TEXTE FOURNI:
=-=-=
Les mythes : ADN des civilisations orientales et occidentales ?

1655818502506 China News MA Siqi, ZHAO Wengang

Sources de civilisation et de culture, porteurs de l'esprit national, les mythes occupent une place importante, irremplaçable dans toute culture nationale. Encore à ce jour, ils sont présents dans nos vies, soit par les coutumes, soit par une conscience latente. Bien que les récits mythologiques de l'Orient diffèrent de ceux de l'Occident, bien que les mythes de chaque groupe ethnique aient leurs propres personnalités distinctes, la mémoire civilisationnelle qu'ils créent est commune à tous les êtres humains.

Le contenu mythologique ne relève-t-il que de la fiction et de l'imaginaire ? Pourquoi y a-t-il tant de motifs similaires dans les mythes antiques de l'Orient et de l'Occident ? Zhou Ming, chercheur nommé à l'Institut de recherche sur la mythologie de l'Académie des sciences sociales du Sichuan, a récemment accepté une interview exclusive avec China News, expliquant comment les mythes reflètent l'évolution historique et culturelle de l'Orient et de l'Occident et comment ils véhiculent la mémoire civilisationnelle commune à toute l'humanité.

China News Service : À travers le prisme de cultures si différentes de la culture occidentale et orientale, pouvez-vous nous expliquer ce qu'est un mythe ?

Zhou Ming : Le mythe est une forme culturelle unique née pendant l'enfance de l'humanité. Pendant longtemps, en raison de leurs positions, points de vue, méthodes de recherche et perspectives différents, les milieux académiques chinois et étrangers ont donné des réponses hétérogènes à la question « qu'est-ce qu'un mythe ».

En Occident, selon Évhémère, mythographe de la Grèce antique, le mythe était de l'histoire déguisée. Pour Xénophane, disciple de l'école des métaphores mythologiques dans la Grèce antique, les mythes étaient les fables des Anciens. Pour Sigmund Freud, savant autrichien de l'école de la psychanalyse, « les mythes, il semble tout à fait probable qu'ils sont les reliquats déformés des fantasmes de désir de nations entières, les rêves séculaires de la jeune humanité1 ». Et ainsi de suite.

En Chine, il existe également diverses définitions et explications de ce qu'est un mythe. Dans un essai, M. Luxun écrit : « C'est aux temps reculés, parmi un peuple primitif considérant le monde avec ses étranges transformations et tous les phénomènes de la nature qui ne pouvaient procéder d'aucune forme humaine, que se constituèrent les rumeurs susceptibles de les expliquer. Tout ce qui a été de cette façon expliqué, nous l'appelons aujourd'hui “mythe” 2. »
=-=-=
DONNÉES:
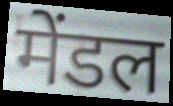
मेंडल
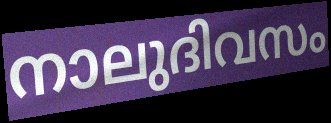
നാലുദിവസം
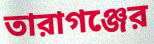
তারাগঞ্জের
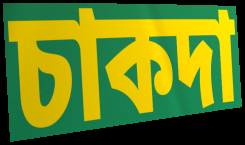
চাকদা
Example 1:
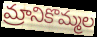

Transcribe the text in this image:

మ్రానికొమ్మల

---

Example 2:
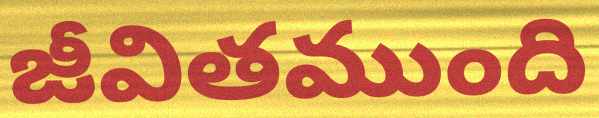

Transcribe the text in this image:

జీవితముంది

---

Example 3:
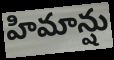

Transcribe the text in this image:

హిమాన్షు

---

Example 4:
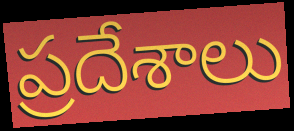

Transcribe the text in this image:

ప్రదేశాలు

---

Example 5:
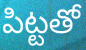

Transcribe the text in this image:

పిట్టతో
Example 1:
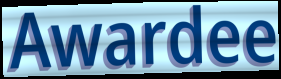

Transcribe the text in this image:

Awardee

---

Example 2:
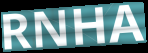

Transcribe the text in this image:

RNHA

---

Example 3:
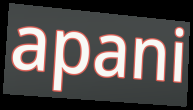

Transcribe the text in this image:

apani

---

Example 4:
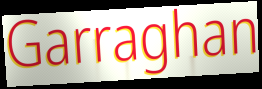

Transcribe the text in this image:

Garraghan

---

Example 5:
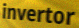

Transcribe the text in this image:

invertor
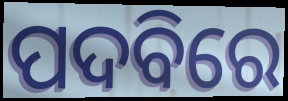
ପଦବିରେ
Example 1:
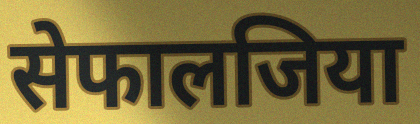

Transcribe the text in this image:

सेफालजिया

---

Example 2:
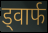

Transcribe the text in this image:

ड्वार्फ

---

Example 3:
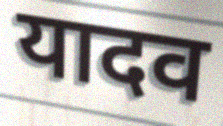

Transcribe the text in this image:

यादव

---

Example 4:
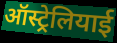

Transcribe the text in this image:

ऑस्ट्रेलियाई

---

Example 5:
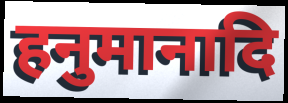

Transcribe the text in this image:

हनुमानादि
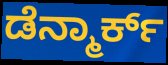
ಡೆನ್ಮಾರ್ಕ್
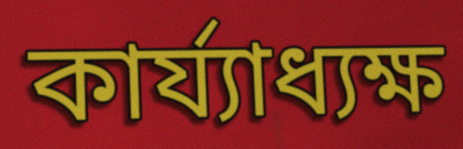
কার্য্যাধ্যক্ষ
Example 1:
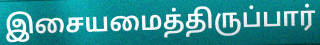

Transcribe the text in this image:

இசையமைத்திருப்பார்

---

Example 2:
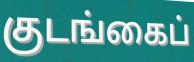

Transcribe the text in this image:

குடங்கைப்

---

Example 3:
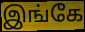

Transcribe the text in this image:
=-=-=
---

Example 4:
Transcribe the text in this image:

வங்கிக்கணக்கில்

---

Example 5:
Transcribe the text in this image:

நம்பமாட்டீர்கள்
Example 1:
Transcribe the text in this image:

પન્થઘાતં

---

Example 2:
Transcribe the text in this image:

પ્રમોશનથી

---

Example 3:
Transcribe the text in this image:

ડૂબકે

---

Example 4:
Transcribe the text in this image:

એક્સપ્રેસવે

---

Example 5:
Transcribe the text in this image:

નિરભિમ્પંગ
=-=-=
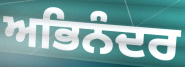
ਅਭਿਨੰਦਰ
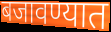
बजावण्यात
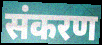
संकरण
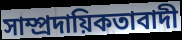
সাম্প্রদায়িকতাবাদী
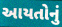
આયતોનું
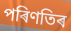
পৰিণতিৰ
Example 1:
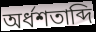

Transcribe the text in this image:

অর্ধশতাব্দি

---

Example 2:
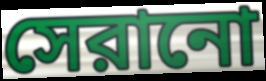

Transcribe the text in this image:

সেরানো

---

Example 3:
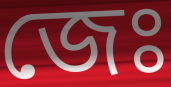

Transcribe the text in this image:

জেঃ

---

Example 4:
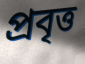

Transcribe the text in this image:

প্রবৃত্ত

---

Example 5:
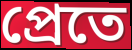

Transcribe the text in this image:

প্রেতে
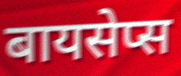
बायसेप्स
=-=-=
SÉRIE D'EXERCICES:
1. Relevez, dans le texte sur les mythes, tous les penseurs occidentaux dont la conception du mythe est rapportée.
2. Poursuivez, s'il vous plaît, le texte sur les mythes à partir de l'endroit où il s'arrête.
Les entrées ne jouent aucun rôle dans cet exercice.

RÉSULTATS DE L'EXERCICE:
1. Évhémère, Xénophane, Sigmund Freud

2.
Personnellement, je crois que le mythe est une sorte de conscience globale créée par les ancêtres primitifs, lors du processus de compréhension et de conquête de la nature. Il reflète et exprime les pensées, les concepts, les croyances et la vie sociale étendue des premiers êtres humains. Les mythes sont caractérisés par un degré élevé d'imaginaire et d'interprétation. Leurs formes d'expression sont basées sur des objets narratifs tels que les dieux, les démons et les héros surnaturels.

© Xinhua

CNS : Malgré les différentes formes de civilisation dans le monde, de nombreux mythes et histoires antiques présentent des similitudes frappantes : la création du ciel et de la terre, l'origine de l'humanité, le salut des héros, etc. Pouvez-vous nous parler de ce phénomène ?

Zhou Ming : Dans les systèmes culturels anciens ayant eu le plus d'impact sur le développement de la culture mondiale, il existe des types de mythes relativement similaires, appelés académiquement motifs mythologiques.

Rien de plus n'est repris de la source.